## Entries provided

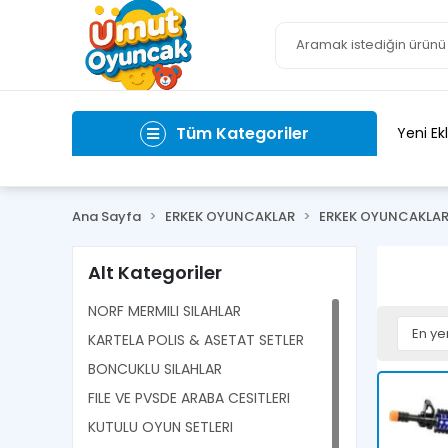
Tüm Kategoriler
Yeni Ek
Ana Sayfa
ERKEK OYUNCAKLAR
ERKEK OYUNCAKLA
Alt Kategoriler
NORF MERMILI SILAHLAR
KARTELA POLIS & ASETAT SETLER
BONCUKLU SILAHLAR
FILE VE PVSDE ARABA CESITLERI
KUTULU OYUN SETLERI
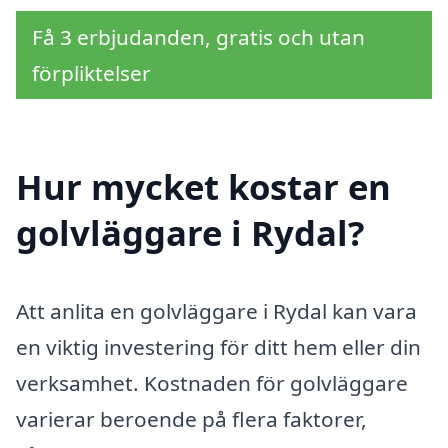
Få 3 erbjudanden, gratis och utan
förpliktelser
Hur mycket kostar en
golvläggare i Rydal?
Att anlita en golvläggare i Rydal kan vara
en viktig investering för ditt hem eller din
verksamhet. Kostnaden för golvläggare
varierar beroende på flera faktorer,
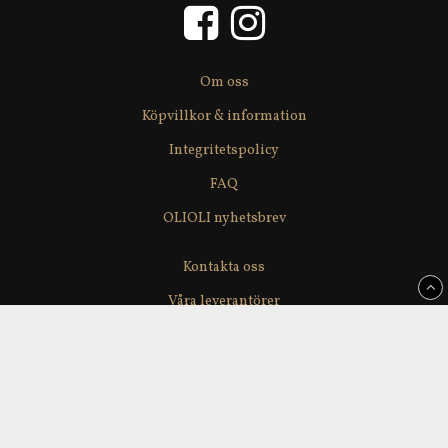
Om oss
Köpvillkor & information
Integritetspolicy
FAQ
OLIOLI nyhetsbrev
Kontakta oss
Våra leverantörer
Återförsäljare
Delikatesslagerförsäljning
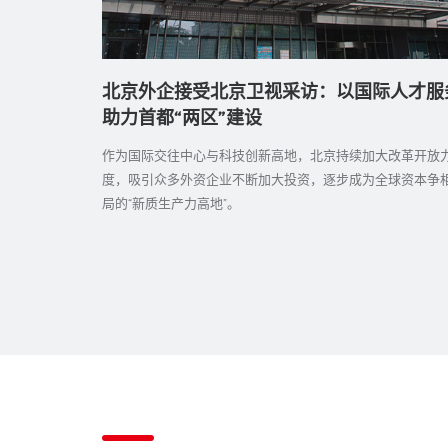
服务标杆实
北京外企接受北京卫视采访：以国际人才服
助力首都“两区”建设
接连斩获两项行
作为国际交往中心与科技创新高地，北京持续加大改革开放
力资源服务领域
度，吸引众多外资企业不断加大投资，逐步成为全球资本争
局的“新质生产力高地”。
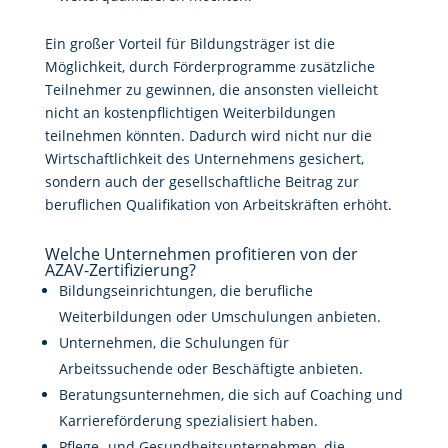
Ein großer Vorteil für Bildungsträger ist die
Möglichkeit, durch Förderprogramme zusätzliche
Teilnehmer zu gewinnen, die ansonsten vielleicht
nicht an kostenpflichtigen Weiterbildungen
teilnehmen könnten. Dadurch wird nicht nur die
Wirtschaftlichkeit des Unternehmens gesichert,
sondern auch der gesellschaftliche Beitrag zur
beruflichen Qualifikation von Arbeitskräften erhöht.
Welche Unternehmen profitieren von der
AZAV-Zertifizierung?
Bildungseinrichtungen, die berufliche
Weiterbildungen oder Umschulungen anbieten.
Unternehmen, die Schulungen für
Arbeitssuchende oder Beschäftigte anbieten.
Beratungsunternehmen, die sich auf Coaching und
Karriereförderung spezialisiert haben.
Pflege- und Gesundheitsunternehmen, die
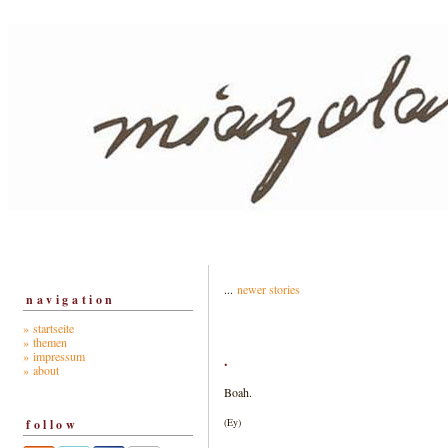
...
newer stories
navigation
» startseite
» themen
» impressum
.
» about
Boah.
(Ey)
follow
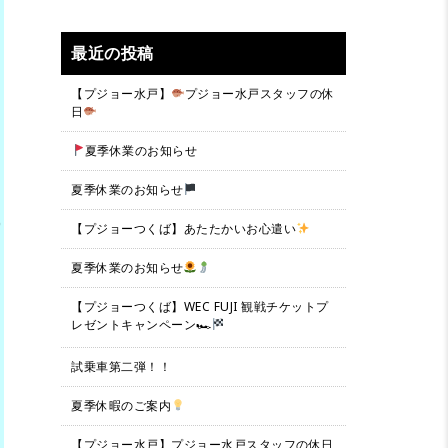
最近の投稿
【プジョー水戸】
プジョー水戸スタッフの休
日
夏季休業のお知らせ
夏季休業のお知らせ
【プジョーつくば】あたたかいお心遣い
夏季休業のお知らせ
【プジョーつくば】WEC FUJI 観戦チケットプ
レゼントキャンペーン🏎
試乗車第二弾！！
夏季休暇のご案内
【プジョー水戸】プジョー水戸スタッフの休日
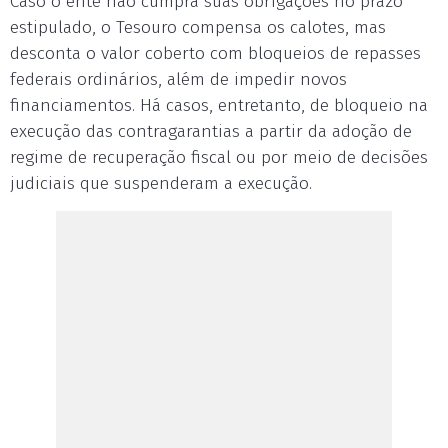
Caso o ente não cumpra suas obrigações no prazo
estipulado, o Tesouro compensa os calotes, mas
desconta o valor coberto com bloqueios de repasses
federais ordinários, além de impedir novos
financiamentos. Há casos, entretanto, de bloqueio na
execução das contragarantias a partir da adoção de
regime de recuperação fiscal ou por meio de decisões
judiciais que suspenderam a execução.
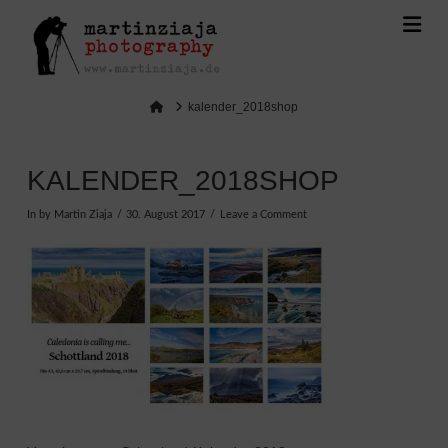
Na
Home
kalender_2018shop
KALENDER_2018SHOP
In by Martin Ziaja
30. August 2017
Leave a Comment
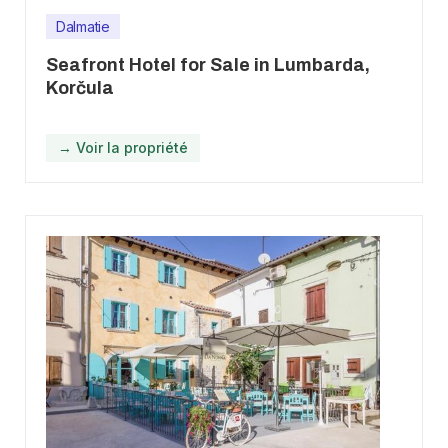
Dalmatie
Seafront Hotel for Sale in Lumbarda,
Korčula
→ Voir la propriété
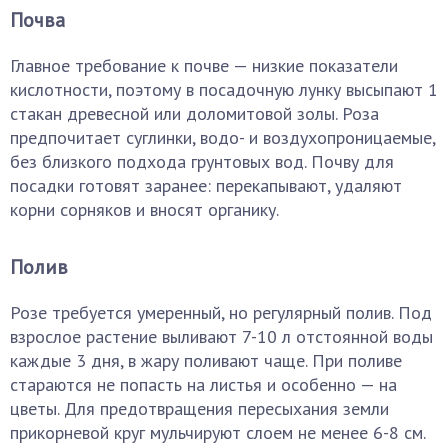
Почва
Главное требование к почве — низкие показатели
кислотности, поэтому в посадочную лунку высыпают 1
стакан древесной или доломитовой золы. Роза
предпочитает суглинки, водо- и воздухопроницаемые,
без близкого подхода грунтовых вод. Почву для
посадки готовят заранее: перекапывают, удаляют
корни сорняков и вносят органику.
Полив
Розе требуется умеренный, но регулярный полив. Под
взрослое растение выливают 7-10 л отстоянной воды
каждые 3 дня, в жару поливают чаще. При поливе
стараются не попасть на листья и особенно — на
цветы. Для предотвращения пересыхания земли
прикорневой круг мульчируют слоем не менее 6-8 см.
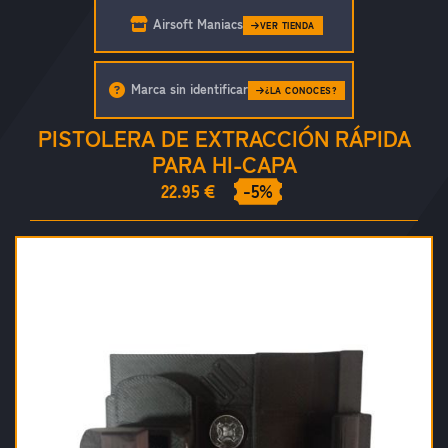
Airsoft Maniacs
VER TIENDA
Marca sin identificar
¿LA CONOCES?
PISTOLERA DE EXTRACCIÓN RÁPIDA
PARA HI-CAPA
22.95 €
-5%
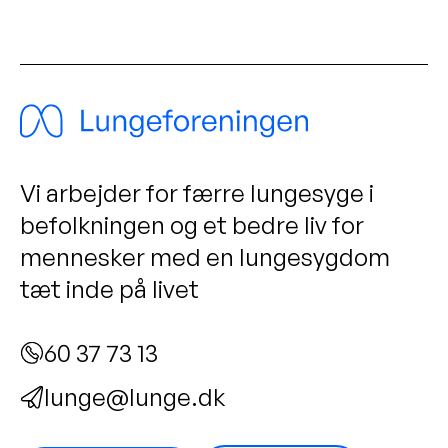
Vi arbejder for færre lungesyge i
befolkningen og et bedre liv for
mennesker med en lungesygdom
tæt inde på livet
60 37 73 13
lunge@lunge.dk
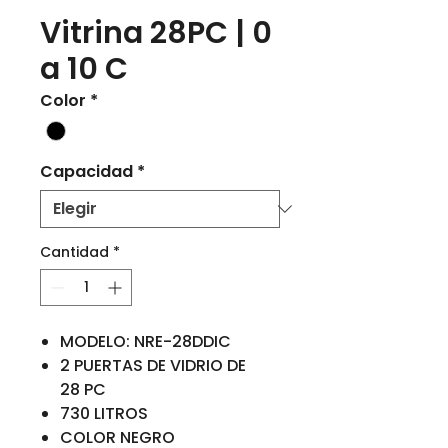
Vitrina 28PC | 0
a 10 C
Color
*
Capacidad
*
Cantidad
*
MODELO: NRE-28DDIC
2 PUERTAS DE VIDRIO DE
28 PC
730 LITROS
COLOR NEGRO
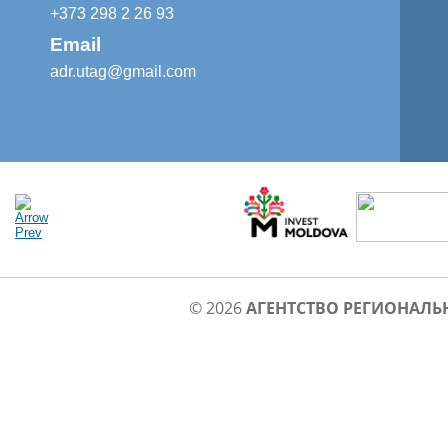
+373 298 2 26 93
Email
adr.utag@gmail.com
© 2026
АГЕНТСТВО РЕГИОНАЛЬ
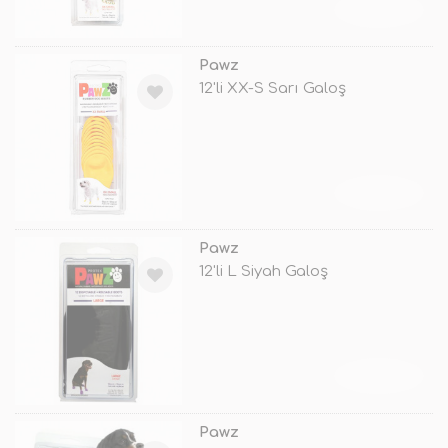
TÜKENDİ
Pawz
12'li XX-S Sarı Galoş
TÜKENDİ
Pawz
12'li L Siyah Galoş
TÜKENDİ
Pawz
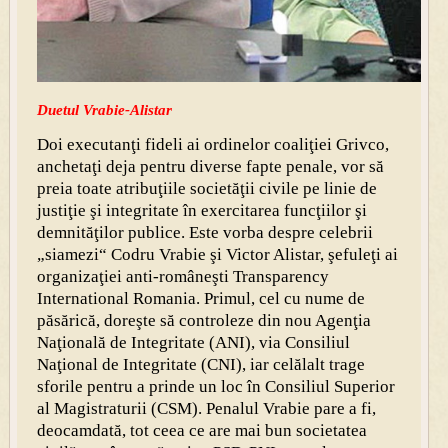
Duetul Vrabie-Alistar
Doi executanţi fideli ai ordinelor coaliţiei Grivco,
anchetaţi deja pentru diverse fapte penale, vor să
preia toate atribuţiile societăţii civile pe linie de
justiţie şi integritate în exercitarea funcţiilor şi
demnităţilor publice. Este vorba despre celebrii
„siamezi“ Codru Vrabie şi Victor Alistar, şefuleţi ai
organizaţiei anti-româneşti Transparency
International Romania. Primul, cel cu nume de
păsărică, doreşte să controleze din nou Agenţia
Naţională de Integritate (ANI), via Consiliul
Naţional de Integritate (CNI), iar celălalt trage
sforile pentru a prinde un loc în Consiliul Superior
al Magistraturii (CSM). Penalul Vrabie pare a fi,
deocamdată, tot ceea ce are mai bun societatea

## Exercise description
The answer must consist only of the lines from the beginning of the entries above through the line that holds "Att anlita en golvläggare i Rydal kan vara", reproduced exactly and without pictures.

## Solution to the exercise
Tüm Kategoriler
Yeni Ek
Ana Sayfa
ERKEK OYUNCAKLAR
ERKEK OYUNCAKLA
Alt Kategoriler
NORF MERMILI SILAHLAR
KARTELA POLIS & ASETAT SETLER
BONCUKLU SILAHLAR
FILE VE PVSDE ARABA CESITLERI
KUTULU OYUN SETLERI
Få 3 erbjudanden, gratis och utan
förpliktelser
Hur mycket kostar en
golvläggare i Rydal?
Att anlita en golvläggare i Rydal kan vara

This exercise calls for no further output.